Вопреки уверенности парижан она не знала о готовящемся побеге королевской семьи в июне 1791 года. Перед отъездом Мария-Антуанетта пожелала ей спокойной ночи и оставила записку, которую маркиза прочитала только утром. В ней говорилось, чтобы она как можно скорее уезжала из Франции, и выражалась надежда в ближайшем времени увидеться за границей. Мадам де Ламбаль уехать удалось, а королевской семье — нет. Возвращенные во дворец Тюильри король и королева слали маркизе письма, умоляя её остаться в Англии, но она не могла спокойно жить в безопасности, когда над её друзьями нависла смертельная угроза. Осенью 1791 года мадам де Ламбаль вернулась в Париж. Перед отъездом из Англии она, прекрасно понимая навстречу чему она направляется, написала завещание.

Свои обязанности при дворе маркиза исполняла до 10 августа 1792 года, когда вооруженная толпа ворвалась в Тюильри и объявила о свержении монархии. Королевскую семью под конвоем препроводили в замок Тампль, куда вместе с ними отправились шесть придворных дам и два старых лакея. Уже 19 августа революционное правительство решило, что такой штат «гражданам Капетам», как теперь именовалась королевская семья, не положен. Всех арестованных, кроме Людовика, Марии-Антуанетты и их детей, отправили в разные тюрьмы. Маркиза де Ламбаль попала в тюрьму Ла Форс, где провела последние две недели своей жизни. 2 сентября 1792 года толпы парижан, возбужденные слухами о готовящихся заключенными аристократами заговорах, стали громить тюрьмы и зверски убивать их узников. В ночь на 3 сентября очередь дошла до тюрьмы Ла Форс.

→ ИСХОДНЫЕ МАТЕРИАЛЫ:
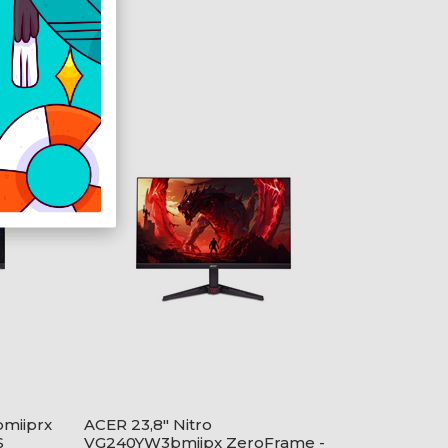
miiprx
ACER 23,8" Nitro
S
VG240YW3bmiipx ZeroFrame -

→ СУТЬ ЗАДАНИЯ: В какую тюрьму, согласно отрывку, попала маркиза де Ламбаль после решения революционного правительства от 19 августа? Перечень для работы не понадобится.

→ ГОТОВЫЙ ОТВЕТ: В тюрьму Ла Форс.